INFORMATION

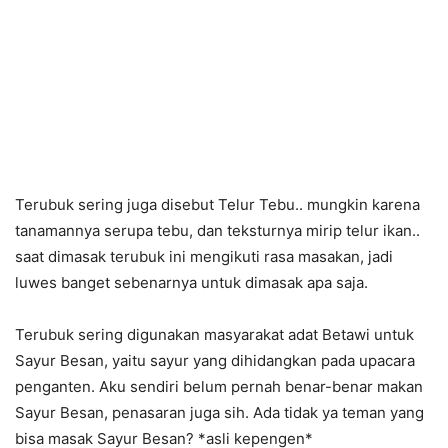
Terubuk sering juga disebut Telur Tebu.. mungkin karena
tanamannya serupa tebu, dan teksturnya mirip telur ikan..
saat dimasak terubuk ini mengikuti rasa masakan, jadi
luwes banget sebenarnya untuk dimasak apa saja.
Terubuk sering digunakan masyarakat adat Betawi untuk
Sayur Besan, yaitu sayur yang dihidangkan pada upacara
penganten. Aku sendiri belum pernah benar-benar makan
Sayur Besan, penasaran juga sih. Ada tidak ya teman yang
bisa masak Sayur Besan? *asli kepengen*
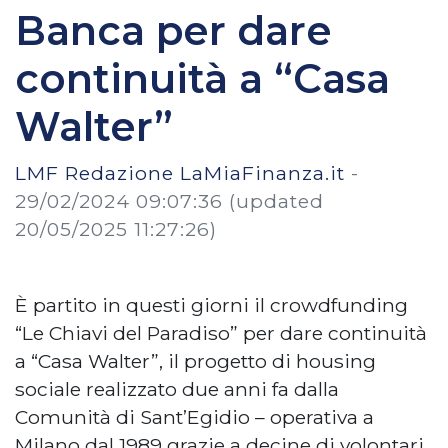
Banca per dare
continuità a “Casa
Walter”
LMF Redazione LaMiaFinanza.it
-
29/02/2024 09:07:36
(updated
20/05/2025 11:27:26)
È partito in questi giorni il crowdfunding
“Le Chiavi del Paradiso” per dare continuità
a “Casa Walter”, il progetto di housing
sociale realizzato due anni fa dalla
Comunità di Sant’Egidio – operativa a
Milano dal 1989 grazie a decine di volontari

--

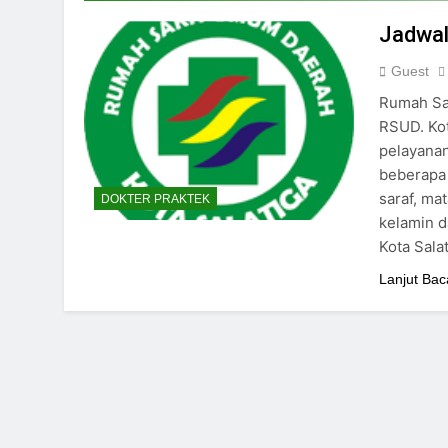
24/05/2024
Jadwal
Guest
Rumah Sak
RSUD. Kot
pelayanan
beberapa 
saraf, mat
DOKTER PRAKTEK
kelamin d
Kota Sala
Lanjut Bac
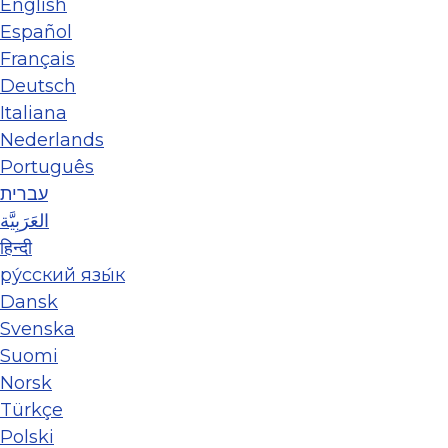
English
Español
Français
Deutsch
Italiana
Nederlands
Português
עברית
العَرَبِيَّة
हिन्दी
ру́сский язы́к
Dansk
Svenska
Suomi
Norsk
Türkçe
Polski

REQUIREMENT
Copy everything in the data from the line that contains "Terubuk sering juga" down to the line that contains "Sayur Besan, penasaran", including both of those lines.

RESPONSE
Terubuk sering juga disebut Telur Tebu.. mungkin karena
tanamannya serupa tebu, dan teksturnya mirip telur ikan..
saat dimasak terubuk ini mengikuti rasa masakan, jadi
luwes banget sebenarnya untuk dimasak apa saja.
Terubuk sering digunakan masyarakat adat Betawi untuk
Sayur Besan, yaitu sayur yang dihidangkan pada upacara
penganten. Aku sendiri belum pernah benar-benar makan
Sayur Besan, penasaran juga sih. Ada tidak ya teman yang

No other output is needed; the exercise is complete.